Mr. Dimon’s wife, Judy, has donated over $200,000 this cycle to support Mr. Biden and Ms. Harris, according to federal records. Mr. Dimon’s only contributions to candidates have been $3,300 checks to a handful of elected officials from both parties, including Senator Jon Tester, a Montana Democrat, and Senator Katie Britt, an Alabama Republican.

Mr. Dimon, a patrician voice in the business community who has sometimes criticized Mr. Trump’s rhetoric, had encouraged Democrats on Wall Street to “help” Nikki Haley’s presidential bid. “Get a choice on the Republican side that might be better than Trump,” he told a crowd last year at The New York Times’s DealBook Summit.

Mr. Trump’s comments echo a previous incident with Mr. Dimon from earlier this year. At the World Economic Forum in Davos, Switzerland, Mr. Dimon gave an interview to CNBC in which he paid some compliments to the first Trump administration.

“Take a step back, be honest.

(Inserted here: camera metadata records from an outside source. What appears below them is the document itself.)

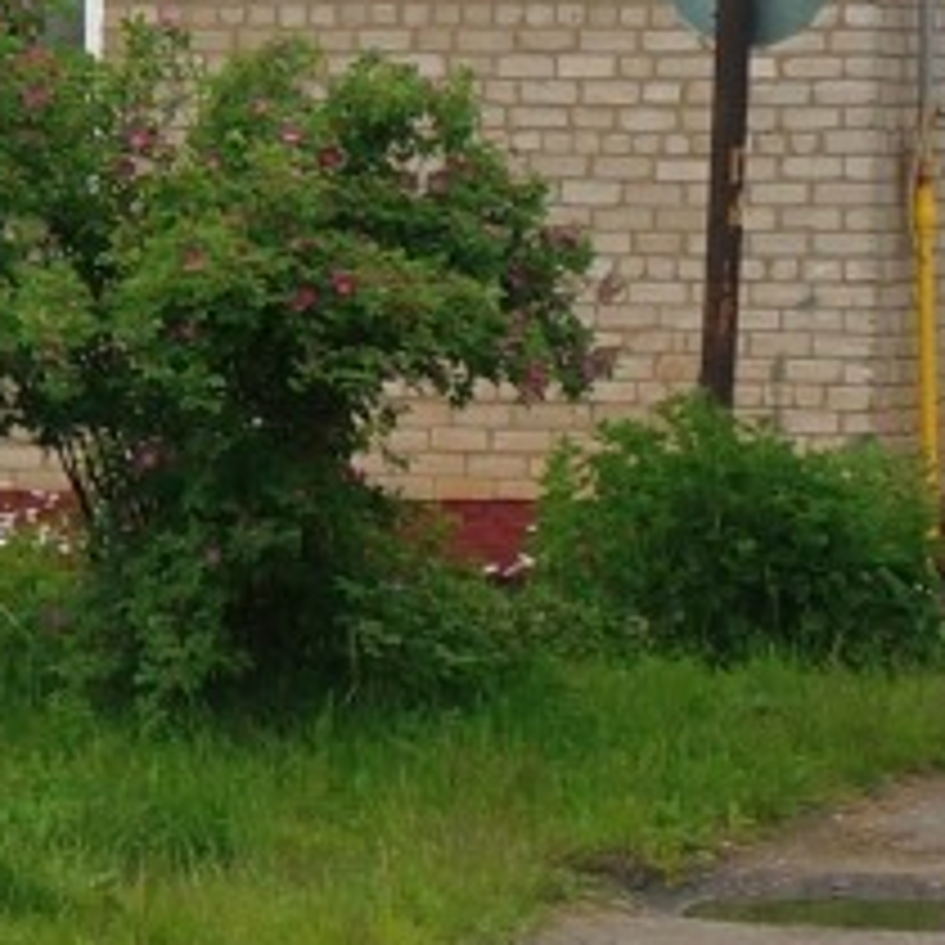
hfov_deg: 6.4
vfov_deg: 6.4
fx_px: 8432
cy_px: -254
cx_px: -148
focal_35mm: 273
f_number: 6.3
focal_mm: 30
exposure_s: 1/60
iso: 100
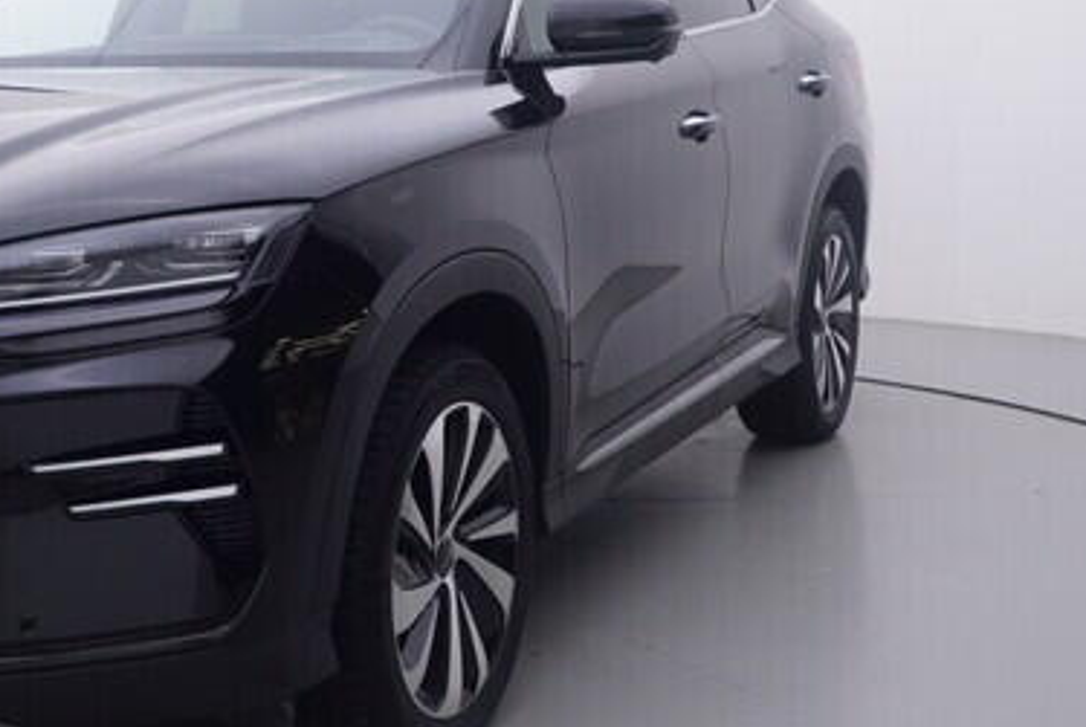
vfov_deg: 22.1
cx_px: 298
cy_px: 261
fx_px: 1853
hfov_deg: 32.2
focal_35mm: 61
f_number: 5
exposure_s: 1/80
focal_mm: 15
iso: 200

He was kind of right about NATO, kind of right on immigration,” Mr. Dimon said in January. “He grew the economy quite well. Trade tax reform worked. He was right about some of China.”

Allies of Mr. Trump, online and elsewhere, shared Mr. Dimon’s comments. In July, Mr. Trump said he would consider appointing Mr. Dimon as his Treasury secretary, but Mr. Trump then retracted that comment in a social-media post, saying he “never discussed, or thought of, Jamie Dimon” for the position.